Finding the novel pathway required pulling together several tools that consortium members have developed. Jacobson, Gerlt, and their colleagues used computational methods to dock thousands of potential substrates in the enzyme’s active site. The best-scoring substrates were amino acids, especially proline analogs and N-capped amino acid derivatives. Those results allowed the researchers to predict that the enzyme was an amino acid racemase/epimerase that uses substrates with N-substitution.
The researchers didn’t have structures for other enzymes in the group, but they were able to build homology models for them. They did similar docking studies with those models and were able to figure out the complete pathway.
But this required considerable chemical intuition. “There still is a chemical brain that has to be involved at this point,” Gerlt says. “If you’ve thought about pathways and metabolism enough, intuition allows you to get some idea of the steps.”
The problem with needing chemical intuition is that “cleverness is not scalable,” Jacobson says. “What we need to do next is turn that type of approach into an algorithm that can be applied in a more semiautomated way on a larger scale.”
The approach the team used to discover that pathway is the way of the future, Shoichet says. “The idea is that you would dock against a much larger number of target enzymes, hopefully guided by sequence information,” he says. “In bacteria, sequence can really focus you on proteins that might be in the pathway, but only some of which will be.
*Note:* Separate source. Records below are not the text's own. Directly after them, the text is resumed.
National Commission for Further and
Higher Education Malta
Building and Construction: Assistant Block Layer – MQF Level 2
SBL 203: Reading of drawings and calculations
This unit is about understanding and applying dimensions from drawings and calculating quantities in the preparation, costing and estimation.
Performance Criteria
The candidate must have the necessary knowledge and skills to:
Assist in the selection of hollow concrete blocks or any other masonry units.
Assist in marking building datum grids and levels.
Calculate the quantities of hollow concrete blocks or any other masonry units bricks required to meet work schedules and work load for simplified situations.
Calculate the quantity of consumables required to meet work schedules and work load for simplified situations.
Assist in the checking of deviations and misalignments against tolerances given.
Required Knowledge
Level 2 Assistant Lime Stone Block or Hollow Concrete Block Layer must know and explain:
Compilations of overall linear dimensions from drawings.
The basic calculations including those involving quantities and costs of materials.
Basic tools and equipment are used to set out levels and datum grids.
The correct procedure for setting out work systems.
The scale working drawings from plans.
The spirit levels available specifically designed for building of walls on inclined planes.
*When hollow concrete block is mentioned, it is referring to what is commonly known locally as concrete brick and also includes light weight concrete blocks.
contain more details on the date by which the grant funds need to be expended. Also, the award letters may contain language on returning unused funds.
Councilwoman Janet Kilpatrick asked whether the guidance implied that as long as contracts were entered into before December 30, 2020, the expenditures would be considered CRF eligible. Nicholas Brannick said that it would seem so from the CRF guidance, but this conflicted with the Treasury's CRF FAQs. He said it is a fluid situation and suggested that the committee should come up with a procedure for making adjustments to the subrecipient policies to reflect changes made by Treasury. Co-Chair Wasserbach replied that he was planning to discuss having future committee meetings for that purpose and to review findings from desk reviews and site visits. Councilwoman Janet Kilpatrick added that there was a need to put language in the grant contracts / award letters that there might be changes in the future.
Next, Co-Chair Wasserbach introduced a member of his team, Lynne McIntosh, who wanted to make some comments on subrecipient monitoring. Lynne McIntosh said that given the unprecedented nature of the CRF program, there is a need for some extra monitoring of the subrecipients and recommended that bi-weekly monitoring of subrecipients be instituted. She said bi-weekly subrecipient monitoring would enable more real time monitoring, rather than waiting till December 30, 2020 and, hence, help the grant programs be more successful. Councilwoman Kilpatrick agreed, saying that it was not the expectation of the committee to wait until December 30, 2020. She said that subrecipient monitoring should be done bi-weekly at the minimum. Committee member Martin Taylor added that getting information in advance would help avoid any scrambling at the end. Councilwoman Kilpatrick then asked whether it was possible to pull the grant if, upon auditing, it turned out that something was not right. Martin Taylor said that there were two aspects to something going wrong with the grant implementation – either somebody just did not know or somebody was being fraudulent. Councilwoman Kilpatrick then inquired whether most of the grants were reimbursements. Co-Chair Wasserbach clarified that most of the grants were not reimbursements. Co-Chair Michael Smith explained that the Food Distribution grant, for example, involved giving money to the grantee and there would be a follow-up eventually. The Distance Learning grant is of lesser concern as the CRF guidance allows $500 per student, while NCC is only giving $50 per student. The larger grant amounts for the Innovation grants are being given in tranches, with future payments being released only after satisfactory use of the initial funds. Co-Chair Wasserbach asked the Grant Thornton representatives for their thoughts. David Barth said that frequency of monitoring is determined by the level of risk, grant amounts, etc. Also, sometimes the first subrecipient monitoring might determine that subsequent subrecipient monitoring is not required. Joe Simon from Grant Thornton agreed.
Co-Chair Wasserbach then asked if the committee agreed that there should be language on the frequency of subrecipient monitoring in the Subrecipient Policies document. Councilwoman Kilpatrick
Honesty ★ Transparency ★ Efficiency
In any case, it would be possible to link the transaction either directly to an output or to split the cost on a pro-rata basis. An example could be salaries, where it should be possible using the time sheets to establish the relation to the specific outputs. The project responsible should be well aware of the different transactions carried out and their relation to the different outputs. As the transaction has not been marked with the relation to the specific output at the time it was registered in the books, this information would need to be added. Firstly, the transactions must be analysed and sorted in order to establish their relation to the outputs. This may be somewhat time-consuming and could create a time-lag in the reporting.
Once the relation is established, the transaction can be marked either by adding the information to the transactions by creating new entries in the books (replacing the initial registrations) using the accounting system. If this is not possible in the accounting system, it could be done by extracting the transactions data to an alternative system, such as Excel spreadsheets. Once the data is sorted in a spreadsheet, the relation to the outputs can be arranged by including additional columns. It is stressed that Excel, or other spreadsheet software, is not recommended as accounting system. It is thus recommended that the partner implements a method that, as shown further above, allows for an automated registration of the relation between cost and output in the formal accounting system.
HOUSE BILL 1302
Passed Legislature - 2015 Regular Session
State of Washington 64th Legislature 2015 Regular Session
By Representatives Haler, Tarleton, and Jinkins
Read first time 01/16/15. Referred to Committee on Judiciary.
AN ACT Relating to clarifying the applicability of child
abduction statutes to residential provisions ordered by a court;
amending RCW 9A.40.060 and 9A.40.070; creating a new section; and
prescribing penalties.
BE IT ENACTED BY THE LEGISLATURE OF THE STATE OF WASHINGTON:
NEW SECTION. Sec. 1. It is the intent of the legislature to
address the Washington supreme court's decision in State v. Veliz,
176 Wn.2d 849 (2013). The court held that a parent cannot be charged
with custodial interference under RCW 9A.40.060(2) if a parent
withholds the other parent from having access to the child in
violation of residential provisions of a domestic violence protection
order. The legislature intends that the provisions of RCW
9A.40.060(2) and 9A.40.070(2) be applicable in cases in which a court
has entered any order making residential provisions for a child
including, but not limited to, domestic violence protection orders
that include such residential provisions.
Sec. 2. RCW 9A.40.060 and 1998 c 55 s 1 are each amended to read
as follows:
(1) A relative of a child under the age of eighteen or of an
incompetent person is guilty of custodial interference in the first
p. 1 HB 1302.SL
The idea is that you dock against all of them and then look for similarities or chemical links among the high-scoring ligands.”
But pathways are still a “stretch objective,” Shoichet says. “It’s worked once. Let’s see if we can make it systematic.”
EFI is not only developing such tools for use by its own participants but is also starting to make them available to a broader audience. The consortium has already held workshops to introduce researchers to the tools. Some of those workshops have been targeted at researchers working with particular enzyme superfamilies. Others have cast a wider net.
Researchers don’t have to attend workshops to gain access, however. Some of the tools are now available on the Internet for anybody who wants to use them. In particular, Metabolite Docker, a tool developed by Shoichet’s team, is now accessible at metabolite.docking.org.
The members of EFI are proud of the work they’ve accomplished so far. “This is not something a single investigator could dream of doing,” Gerlt says. “We’re doing science now that I couldn’t have imagined we ever would have done.”